Regulation Could Jumpstart Market
Small investors don't trust them. We think they're rigged. The country that unrigs them stands to profit.
Five years ago, 65% of us said we were invested in stocks. That is down to 50%, according to Gallup. Why? Because we feel ripped-off.
Two years ago, Michael Golub estimated at Advisorperspectives.com, individuals had $8 trillion parked in money market funds -- more than four times the level of corporate cash. That figure is probably higher now. Imagine what that money could do to the Dow Jones Industrial Average (DIA) or Nasdaq (QQQ) averages.
Golub saw this as a buy signal. The markets are about psychology, he believes, and you buy when investor psychology is bad. I'm more interested in what can be done to change investor psychology. The lesson that keeps coming back is that we invest based on trust.
Back in the early 1980s, when I began my reporting career, companies outside the U.S. were anxious to list their securities here, because U.S. rules on accounting and reporting were strict. Following them did not just get these companies on the "Big Board," it made them more credible to domestic investors.
That has changed in our time. The U.S. won't even agree to the International Accounting Standards Boards rules, which Reuters notes we promised to do in 2009. A single global accounting standard would improve many industries, like insurance, writes Bill Kennedy for BusinessInsurance.com.

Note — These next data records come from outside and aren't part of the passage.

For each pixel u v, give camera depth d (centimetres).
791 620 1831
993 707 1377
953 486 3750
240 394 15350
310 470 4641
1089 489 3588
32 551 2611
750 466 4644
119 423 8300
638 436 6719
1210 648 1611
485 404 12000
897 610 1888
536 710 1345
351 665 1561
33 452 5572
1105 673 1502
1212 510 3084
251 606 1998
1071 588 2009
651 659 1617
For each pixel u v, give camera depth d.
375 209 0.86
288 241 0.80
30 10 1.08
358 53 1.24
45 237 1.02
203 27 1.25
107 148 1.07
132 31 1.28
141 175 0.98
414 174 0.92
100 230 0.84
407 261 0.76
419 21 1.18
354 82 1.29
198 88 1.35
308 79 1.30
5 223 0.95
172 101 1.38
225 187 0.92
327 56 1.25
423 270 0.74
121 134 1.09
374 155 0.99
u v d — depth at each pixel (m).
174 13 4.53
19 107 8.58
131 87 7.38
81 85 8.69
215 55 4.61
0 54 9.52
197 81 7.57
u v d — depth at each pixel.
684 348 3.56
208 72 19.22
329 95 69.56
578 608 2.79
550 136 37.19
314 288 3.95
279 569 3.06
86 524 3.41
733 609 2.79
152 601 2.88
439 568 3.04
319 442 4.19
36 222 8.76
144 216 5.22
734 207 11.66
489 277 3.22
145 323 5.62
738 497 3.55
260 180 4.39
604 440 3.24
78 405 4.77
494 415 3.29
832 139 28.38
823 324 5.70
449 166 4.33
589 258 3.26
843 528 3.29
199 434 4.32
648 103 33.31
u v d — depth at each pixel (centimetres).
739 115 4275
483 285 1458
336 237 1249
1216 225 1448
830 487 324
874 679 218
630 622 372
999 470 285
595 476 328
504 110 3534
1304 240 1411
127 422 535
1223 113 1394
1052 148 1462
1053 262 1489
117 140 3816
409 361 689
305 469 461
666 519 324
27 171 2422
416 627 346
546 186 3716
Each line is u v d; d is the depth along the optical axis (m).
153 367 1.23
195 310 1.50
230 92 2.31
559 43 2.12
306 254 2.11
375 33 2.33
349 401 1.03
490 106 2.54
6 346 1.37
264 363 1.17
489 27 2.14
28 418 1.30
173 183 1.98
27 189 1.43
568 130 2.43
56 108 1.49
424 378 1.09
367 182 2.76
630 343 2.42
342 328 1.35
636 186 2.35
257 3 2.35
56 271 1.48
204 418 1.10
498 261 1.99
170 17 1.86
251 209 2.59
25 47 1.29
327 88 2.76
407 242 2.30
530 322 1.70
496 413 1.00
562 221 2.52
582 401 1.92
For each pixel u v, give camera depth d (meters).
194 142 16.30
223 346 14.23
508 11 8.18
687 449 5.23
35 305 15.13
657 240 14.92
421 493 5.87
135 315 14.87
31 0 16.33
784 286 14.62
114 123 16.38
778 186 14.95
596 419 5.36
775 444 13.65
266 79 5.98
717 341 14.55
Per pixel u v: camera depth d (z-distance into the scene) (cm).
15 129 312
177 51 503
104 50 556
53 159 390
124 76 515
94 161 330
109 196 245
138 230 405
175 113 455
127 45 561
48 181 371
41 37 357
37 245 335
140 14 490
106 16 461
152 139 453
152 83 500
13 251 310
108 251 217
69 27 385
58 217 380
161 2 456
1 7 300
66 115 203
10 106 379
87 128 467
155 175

Today the biggest and fastest-growing Asian companies don't list their stocks here? You can't buy Korea's Samsung or China's Baidu on the Big Board, the way you could buy Japanese companies back in the day. Why should they list here, if our financial regulations are no more trustworthy than back home?
I would argue reporting rules for the U.S. should be stricter than global standards. They should be the gold standard. The fact that they're not hurts U.S. investors, leaving the best opportunities to private equity, who are likely getting the kind of transparency on results you're not getting.
Don't tell me this would be an unfair burden. In an era when everything is computerized, we're talking about manipulation of software, not "paperwork."
David Kornblau, who was the SEC's chief litigation counsel during the first Geoge W. Bush administration, recently wrote for Bloomberg, the SEC should be continuously monitoring what happens on our markets, as regulators do with nuclear power plants. Empowering regulators to close down the action before a catastrophe would yield greater public confidence than a hindsight-oriented approach, he writes.
This idea of regulating for profit sounds strange, but it has worked well in the gaming industry, Reuters writes, and if Macau is seen as a threat to that the answer does not lie in surrendering to organized crime. Chinese investors are also becoming leery of their stock markets, says Forbes due to a lack of transparency.